Benefits of a Well Crafted Strategic Planning Process
By Sam Frank
While the fundamental nature of the basic human needs addressed by non-profits remains constant, changes in external conditions, expectations, funding, and competition can profoundly affect the viability of an individual organization. Everyday operational necessities can obscure important issues and changed situations in a fog of urgent demands.
The critical role of a well-designed planning process is to blast through that vision-limiting fog and find a shared sense of clarity, focus, and direction.
Strategic planning is a formal process that allows a governing board to assess the situation and prospect of the organization, and to chart its future. Pursued wisely, it is also an effective tool for developing in board and staff a meaningful and comprehensive understanding of the workings, constraints and opportunities of the organization.

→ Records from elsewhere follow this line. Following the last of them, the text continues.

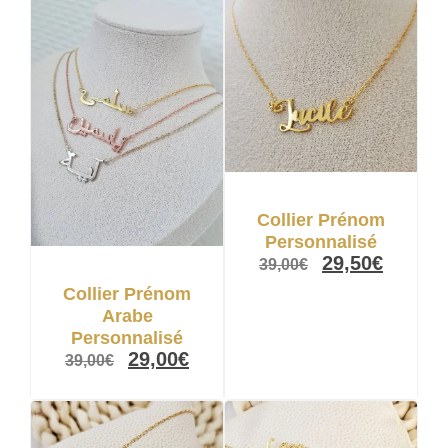
Collier Prénom
Personnalisé
29,50
€
39,00
€
Collier Prénom
Arabe
Personnalisé
29,00
€
39,00
€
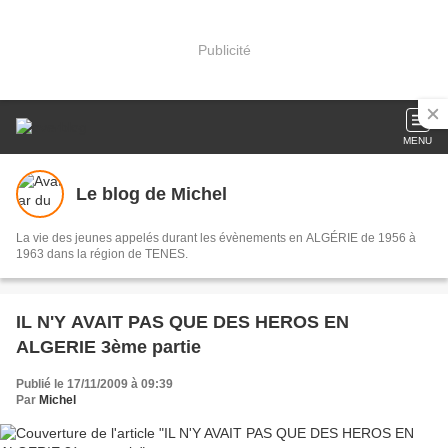
Publicité
MENU
Le blog de Michel
La vie des jeunes appelés durant les évènements en ALGÉRIE de 1956 à
1963 dans la région de TENES.
IL N'Y AVAIT PAS QUE DES HEROS EN
ALGERIE 3ème partie
Publié le 17/11/2009 à 09:39
Par
Michel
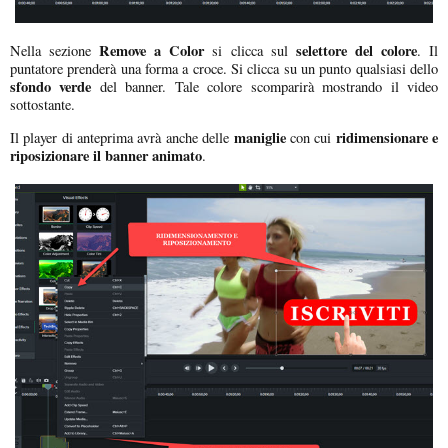
Remove a Color
selettore del colore
Nella sezione
si clicca sul
. Il
puntatore prenderà una forma a croce. Si clicca su un punto qualsiasi dello
sfondo verde
del banner. Tale colore scomparirà mostrando il video
sottostante.
maniglie
ridimensionare e
Il player di anteprima avrà anche delle
con cui
riposizionare il banner animato
.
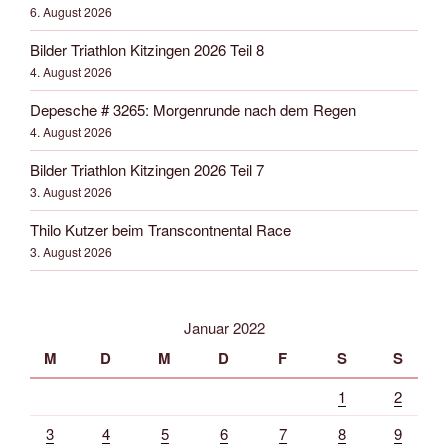
6. August 2026
Bilder Triathlon Kitzingen 2026 Teil 8
4. August 2026
Depesche # 3265: Morgenrunde nach dem Regen
4. August 2026
Bilder Triathlon Kitzingen 2026 Teil 7
3. August 2026
Thilo Kutzer beim Transcontnental Race
3. August 2026
Januar 2022
M
D
M
D
F
S
S
1
2
3
4
5
6
7
8
9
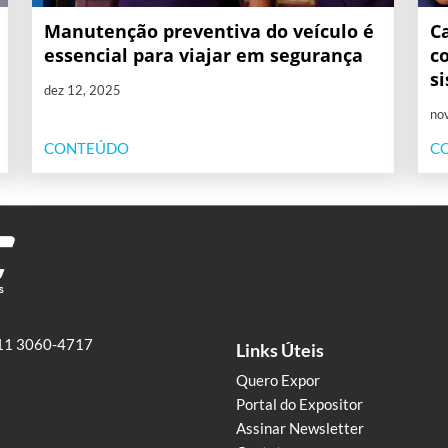
Manutenção preventiva do veículo é
C
essencial para viajar em segurança
c
s
dez 12, 2025
no
CONTEÚDO
C
11 3060-4717
Links Úteis
Quero Expor
Portal do Expositor
Assinar Newsletter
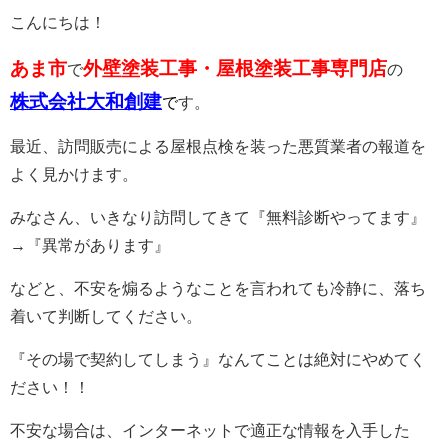
こんにちは！
あま市
外壁塗装工事・屋根塗装工事専門店
で
の
株式会社大和創建
で
す。
最近、訪問販売による屋根点検を装った悪質業者の報道を
よく見かけます。
みなさん、いきなり訪問してきて『無料診断やってます』
→『異常があります』
などと、不安を煽るようなことを言われても冷静に、落ち
着いて判断してください。
『その場で契約してしまう』なんてことは絶対にやめてく
ださい！！
不安な場合は、インターネットで適正な情報を入手した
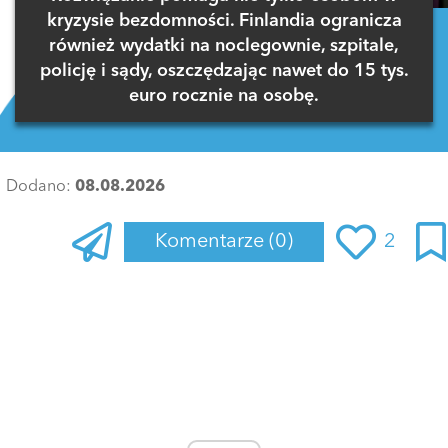
kryzysie bezdomności. Finlandia ogranicza
również wydatki na noclegownie, szpitale,
policję i sądy, oszczędzając nawet do 15 tys.
euro rocznie na osobę.
Dodano:
08.08.2026
Komentarze
(0)
2
Zaloguj się
, aby dodać komentarz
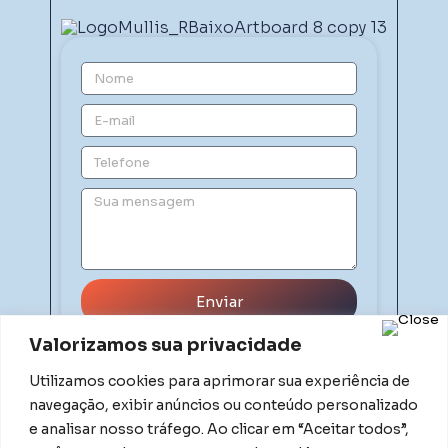
Enviar
Valorizamos sua privacidade
Utilizamos cookies para aprimorar sua experiência de
navegação, exibir anúncios ou conteúdo personalizado
e analisar nosso tráfego. Ao clicar em “Aceitar todos”,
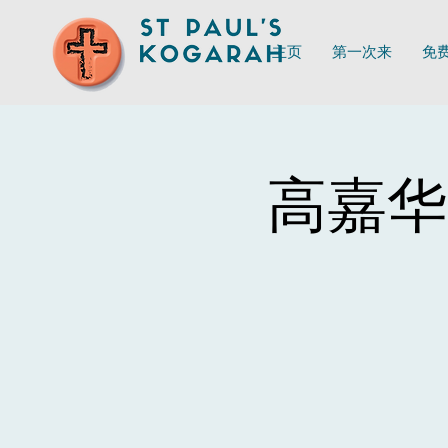
主页
第一次来
免
高嘉华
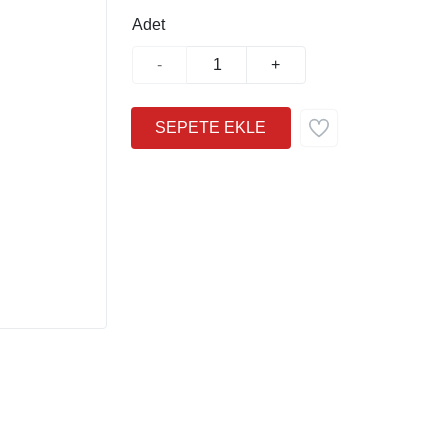
Adet
-
+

In fact, board and staff development are often the most important products of strategic planning.
In any organization, effective planning requires both leadership and consensus. Various constituencies have their own legitimate concerns and their own limited perspectives, which for them can obscure the critical issues of the institutions larger mission. A well-designed planning process can form the kernel of consensus around which further cooperative developments can take place.
Strategic Planning Builds Consensus around MissionA strategic implementation plan will be valuable for the institution, but often far more important are the benefits of the process of developing it: habits of thought and cooperative participation, exposure to the disparate perspectives of other stakeholders, familiarization of the governing board with the intricacies and contributions of the institutions various constituencies, and a general alertness to concerns of strategic importance. One good definition of strategic planning is building consensus around mission.
To be truly effective, a planning process should be custom-designed to the specific needs and strengths of an institutions structure, culture, situation, and people. A well-designed strategic exercise will make all stakeholders feel involved and valued. It will recognize and incorporate their concerns, but avoid the pitfalls of democratic (or veto-based) decision-making. Such a planning process can be characterized as transparent.